The littoral combat ship program was announced after the Sept. 11, 2001, terrorist attacks. The ships topped 50 mph (80 kph) — fast enough to chase down pirates — and were highly maneuverable, even in shallow water, thanks to steerable waterjets instead of propellers.
The ships were supposed to be made versatile through plug-and-play mission modules for surface combat, mine-sweeping operations or anti-submarine warfare. But those mission modules were beset by problems, and the anti-submarine capability was canceled in the new budget.

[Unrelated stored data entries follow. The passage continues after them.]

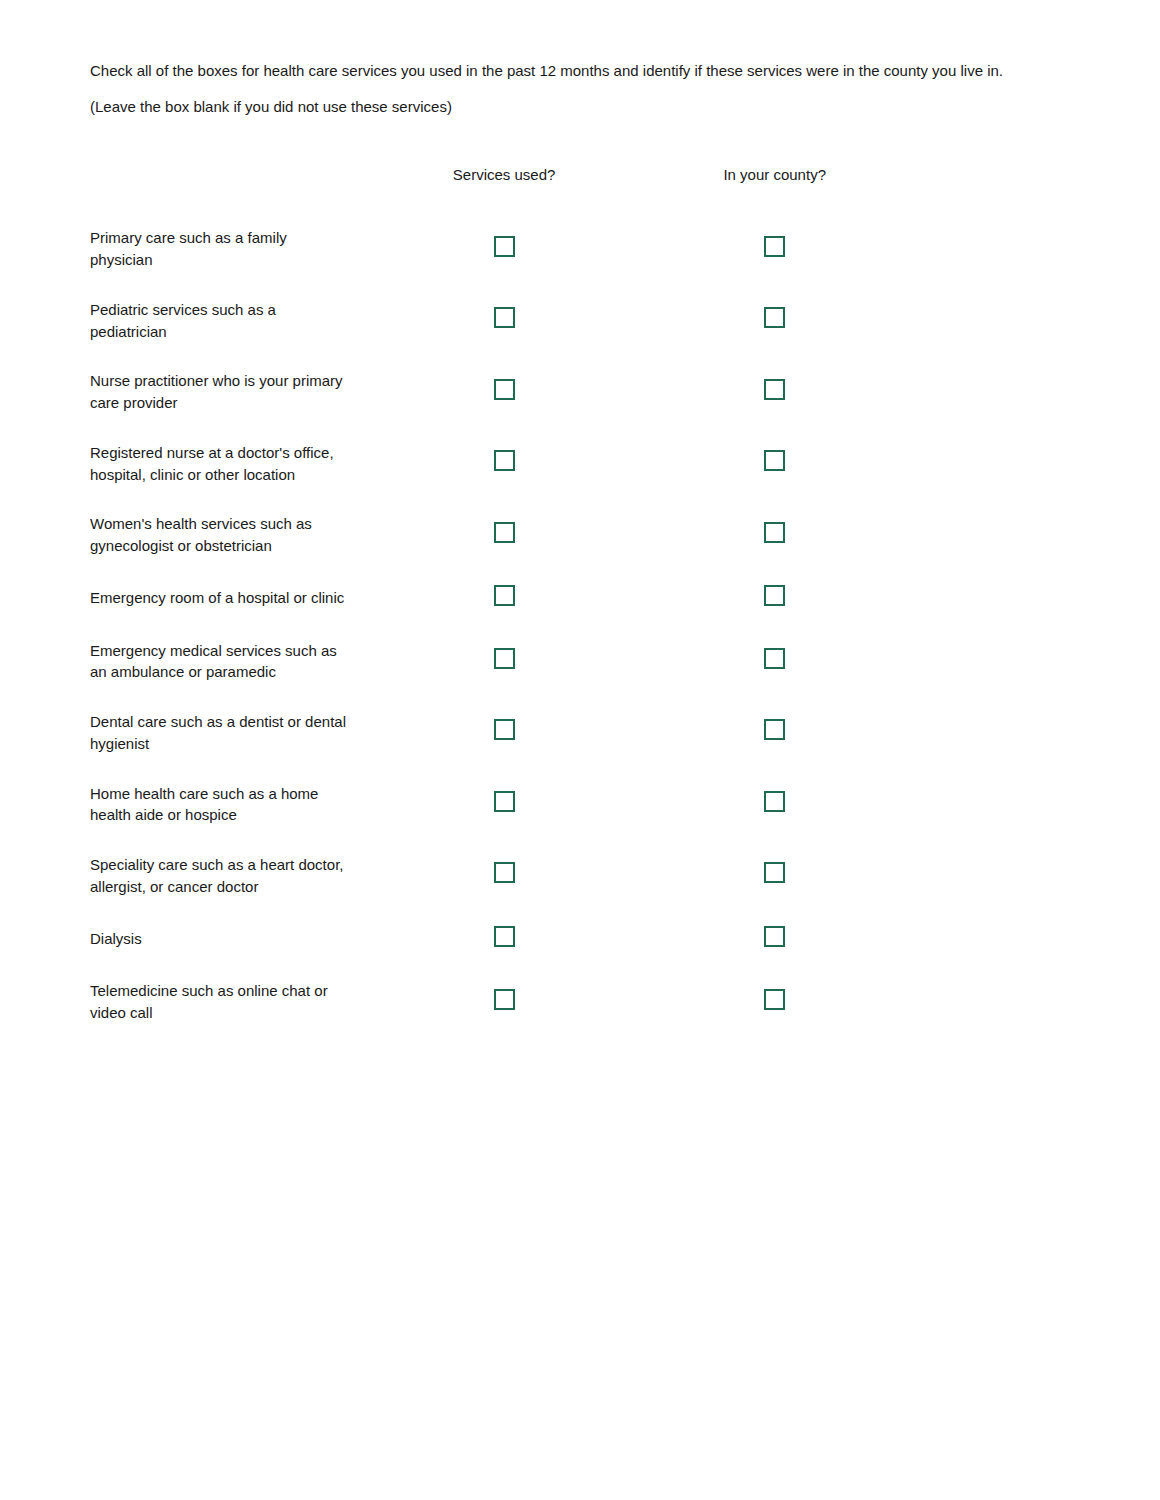Check all of the boxes for health care services you used in the past 12 months and identify if these services were in the county you live in.
(Leave the box blank if you did not use these services)
| | Services used? | In your county? |
| --- | --- | --- |
| Primary care such as a family physician | | |
| Pediatric services such as a pediatrician | | |
| Nurse practitioner who is your primary care provider | | |
| Registered nurse at a doctor's office, hospital, clinic or other location | | |
| Women's health services such as gynecologist or obstetrician | | |
| Emergency room of a hospital or clinic | | |
| Emergency medical services such as an ambulance or paramedic | | |
| Dental care such as a dentist or dental hygienist | | |
| Home health care such as a home health aide or hospice | | |
| Speciality care such as a heart doctor, allergist, or cancer doctor | | |
| Dialysis | | |
| Telemedicine such as online chat or video call | | |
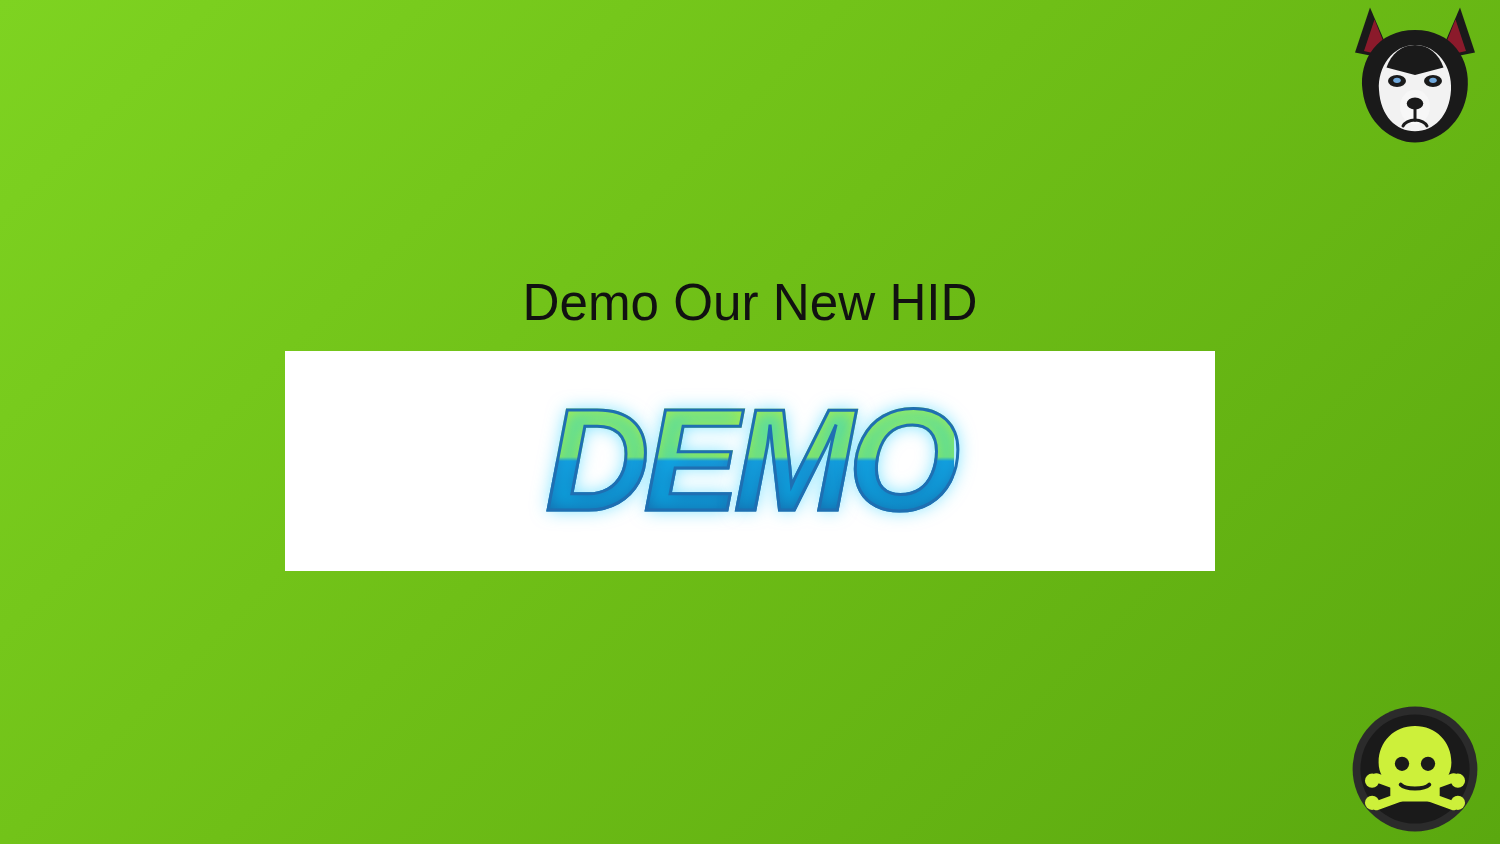Demo Our New HID
DEMO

And what about that speed? The fastest ship can’t outrun missiles, and firing up those marine turbines for an extra burst of speed turned the ships into gas guzzlers, analysts said. Early versions also were criticized as too lightly armed and armored to survive combat.
The speedy Freedom-class ships proposed for decommissioning feature a traditional steel hull. That entire class of ships suffers from a propulsion defect that will be costly to repair. The Navy proposes keeping a second variant, the aluminum Independence class.
U.S. Senate Armed Services Chair Jim Inhofe said the program was plagued by troubles from the start, and that “moving forward the Navy must avoid similar acquisition disasters.”
U.S. Rep. Elaine Luria, D-Virginia, was more blunt, tweeting that it “sucks” to be decommissioning so many ships, especially newer ones.
“The Navy owes a public apology to American taxpayers for wasting tens of billions of dollars on ships they now say serve no purpose,” she said.
Some detractors proclaimed littoral combat ships to be the Navy’s “Little Crappy Ship,” but that’s not fair, said defense analyst Loren Thompson.
“It’s not a little crappy ship. It does what it was supposed to do. What it was supposed to do isn’t enough for the kind of threats that we face today,” said Thompson, from the Lexington Institute.
In the Navy’s defense, threats shifted swiftly from the Cold War to the war on terror to the current Great Power Competition in which Russia and China are asserting themselves, he said.
In the end, the Navy may be content with smaller numbers of Freedom-class ships for maritime security and small surface combatant operations, said Bryan Clark, defense analyst at the Hudson Institute.
Congress must sign off on the Navy's proposal to decommission ships ahead of their projected service life.
The House Armed Services Committee on Tuesday grilled Defense Secretary Lloyd Austin and Army Gen. Mark Milley, chair of the Joint Chiefs of Staff, on the proposal.
U.S. Rep. Rob Wittman, R-Virginia, suggested the ship cuts were “grossly irresponsible” when the U.S. Navy has dipped from 318 ships to 297, while the Chinese fleet has grown from 210 to 360 ships over the past two decades.
Milley said it's important to focus on the Navy's capabilities rather than the size of its fleet.
“I would bias towards capability rather than just sheer numbers,” he said.